Após todo esse processo de aprendizagem, criei mais coragem e experimentei praticamente todas as principais distribuições Linux atuais. Gostei bastante de algumas, mas sempre que tentei usá-las alternativamente ao Kurumin, percebi que haveria algum tipo de perda, em virtude, provavelmente, da familiaridade que passei a ter com essa distribuição, particularmente pela facilidade de operar o Lilo para configurar o menu de inicialização para todas as partições.
Contando agora com Internet banda larga, via DSL, tenho baixado as versões 6.1 e 7.0b com grande facilidade. Como tenho quatro computadores em casa conectados em rede doméstica (o que é facílimo com o Kurumin Linux e bem mais complicado em algumas outras distribuições), instalei o Kurumin 6.1 no computador que funciona como gateway (PC100, Pentium III, 550 Mgz) e o Kurumin 7.1b no computador mais potente (PC3200, Athlon XP, 2400+).
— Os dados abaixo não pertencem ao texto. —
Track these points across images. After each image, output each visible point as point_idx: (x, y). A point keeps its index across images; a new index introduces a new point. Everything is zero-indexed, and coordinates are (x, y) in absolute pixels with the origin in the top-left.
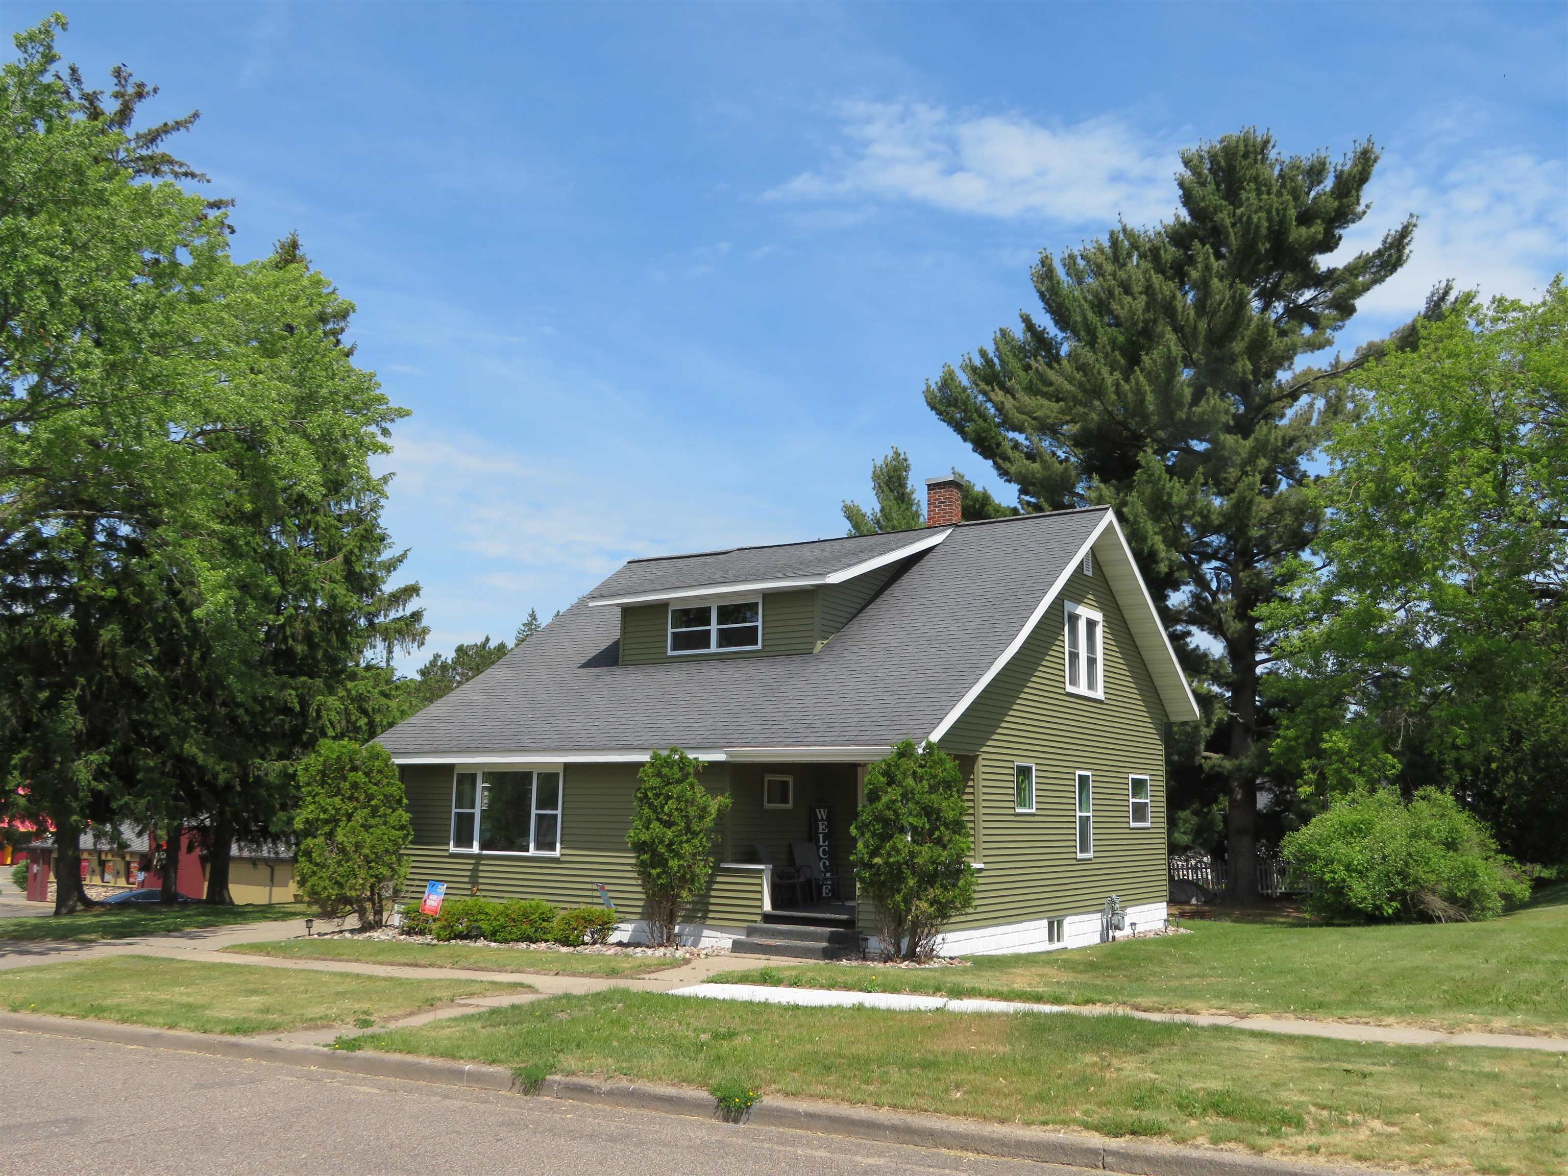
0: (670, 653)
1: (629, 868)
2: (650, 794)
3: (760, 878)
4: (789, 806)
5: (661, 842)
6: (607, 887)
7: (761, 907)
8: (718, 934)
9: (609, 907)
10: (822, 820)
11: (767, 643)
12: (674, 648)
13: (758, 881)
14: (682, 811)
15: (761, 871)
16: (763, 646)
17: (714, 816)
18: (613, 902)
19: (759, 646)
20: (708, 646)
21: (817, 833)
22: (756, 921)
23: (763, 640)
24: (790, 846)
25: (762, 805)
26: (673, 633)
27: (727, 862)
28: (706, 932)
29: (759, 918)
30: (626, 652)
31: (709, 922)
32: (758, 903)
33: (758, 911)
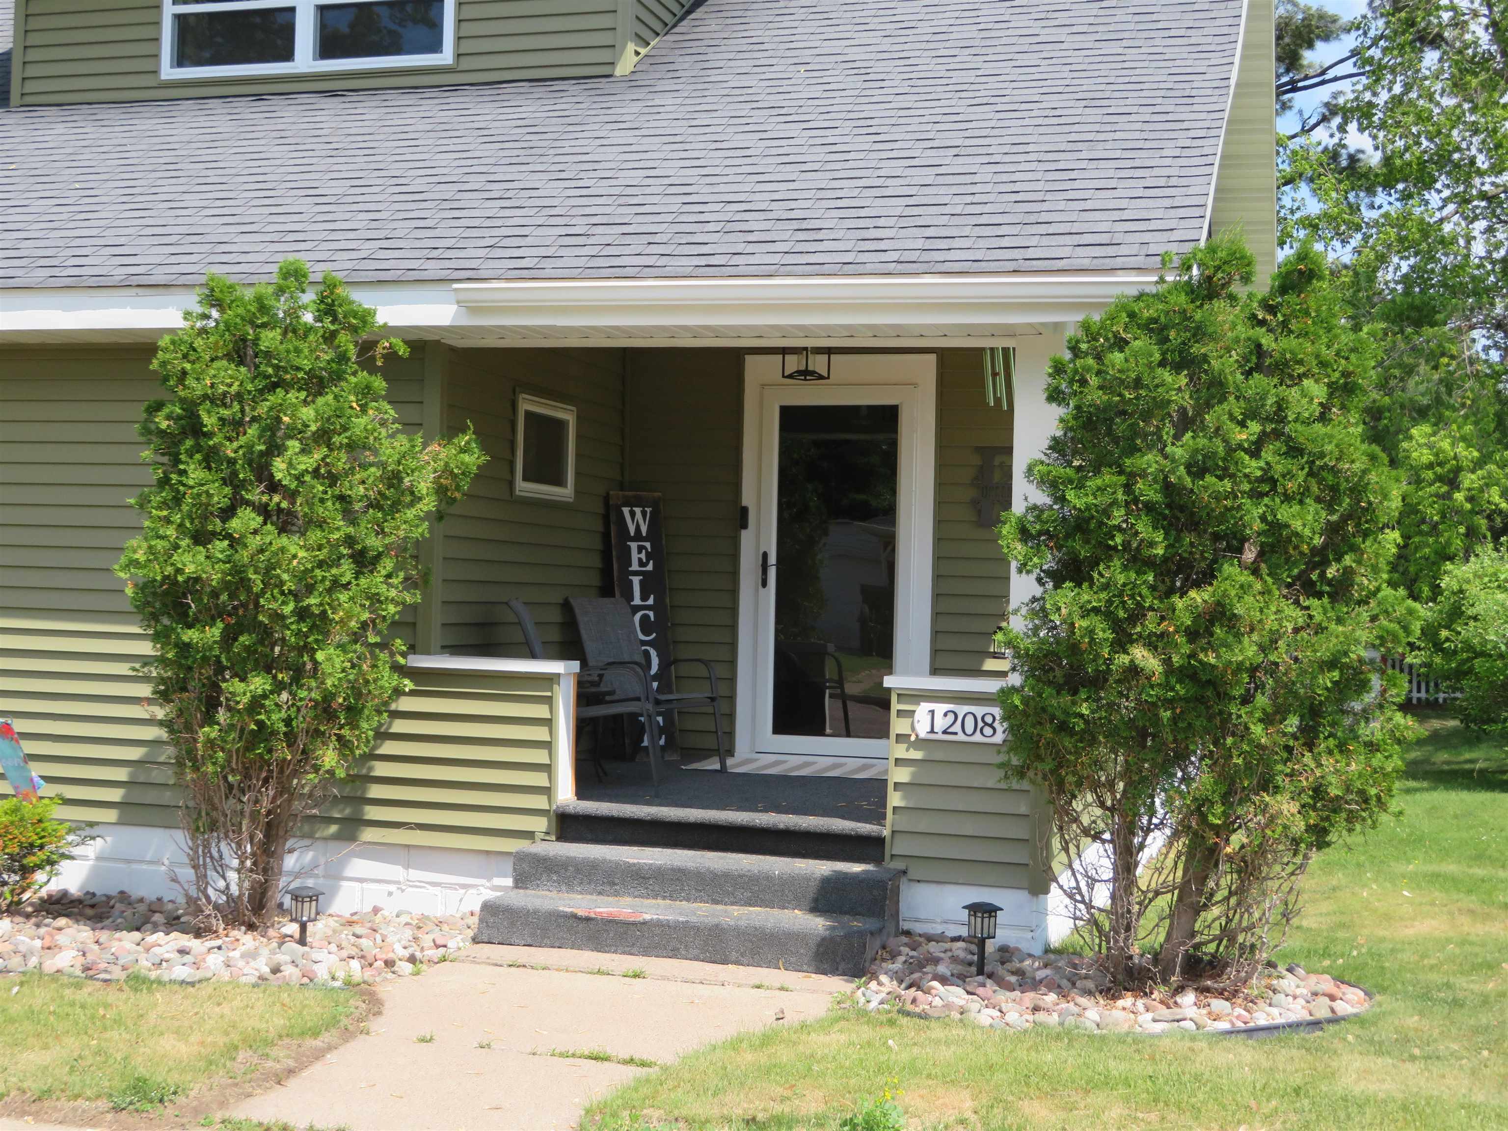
0: (168, 72)
1: (123, 669)
2: (209, 421)
3: (549, 701)
4: (566, 492)
5: (270, 581)
6: (19, 726)
7: (547, 791)
8: (396, 871)
9: (29, 788)
10: (638, 537)
11: (468, 46)
12: (181, 60)
13: (540, 711)
14: (333, 479)
15: (550, 680)
16: (459, 56)
17: (429, 504)
18: (36, 770)
19: (446, 57)
20: (287, 54)
21: (626, 573)
22: (529, 835)
23: (459, 39)
24: (567, 607)
25: (511, 484)
26: (180, 19)
27: (427, 652)
28: (359, 866)
29: (540, 824)
30: (31, 71)
31: (369, 835)
32: (539, 779)
33: (540, 802)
Ambos funcionam perfeitamente, sem maiores problemas. Dentre todas as versões do Kurumin até hoje, destaco a 4.1, que simplesmente funciona em todos os meus computadores, até mesmo nos mais antigos que estão encostados na estante como relíquias. E estou entusiasmadíssimo com a 7.0b, que até o momento me parece perfeita e de inicialização rapidíssima. Certo receio que tinha de ser o Grub desta última versão mais complicado que o Lilo desapareceu logo na instalação: é até mais simples e eficaz e permitirá maior compatibilidade na instalação de outras distribuições em outras partições.
Que mais dizer? A julgar pelo que ocorre comigo e vejo que ocorre com as pessoas de minha família, que foram introduzidas por mim no universo Linux, creio que o Linux veio para ficar e para mudar o comportamento do usuário, que à medida que aprende vai se tornando cada vez menos dependente de terceiros para resolver os naturais problemas que surgem no seu computador. Hoje formatar, criar partições, memória swap, Lilo, Grub, montar, desmontar, descomentar, etc., vão se tornando termos naturais, do dia a dia em minha família. E todos usam o Firefox como navegador e o Thunderbird como programa de correspondência eletrônica. E todos nos tornamos freqüentadores assíduos do Guia do Hardware, que é, de longe, o melhor e mais completo site de distribuição Linux. Nunca saí sem resposta do Guia, todas as vezes que tinha uma dúvida. E muitas vezes fiquei mais tempo do que esperava, lendo matérias interessantes que me provocavam a novas experiências. Toda a informação para montar minha rede doméstica foi obtida com a leitura de um dos artigos de Carlos Morimoto. E tenho certeza de que, teimoso e curioso como sou, se continuar lendo com atenção, aprenderei até a programar em Linux. Não há barreira para a curiosidade e a determinação humanas.
Posso dizer, portanto, que minha viagem do sistema operacional anterior para o Kurumin Linux foi sem escalas e sem retorno. Como professor, poeta, pesquisador, revisor e ghost-writer, nada há hoje, no outro sistema operacional, que eu não faça, com muitíssima vantagem, no Kurumin. Sou hoje um defensor intransigente do código aberto, que não apenas é muito mais econômico, mas é mais democrático. E creio que se enquadra até mesmo muito melhor na ideologia capitalista, pois em vez de facilitar a dois ou três grupos multinacionais dominarem o mercado e imporem suas regras (o que é politicamente bastante perigoso), possibilita uma distribuição equitativa, permite que se criem centenas de milhares de empresas e milhões de empregos em todo o mundo, cria liberdade de ação e educa os usuários para a liberdade.
É esse o universo Linux.
Rogério Chociay é professor do Curso de Pós-Graduação em Letras da UNESP, câmpus de São José do Rio Preto-SP. Autor do livro Pontuação, Ponto por Ponto (São Paulo: Editora Íbis, 2005).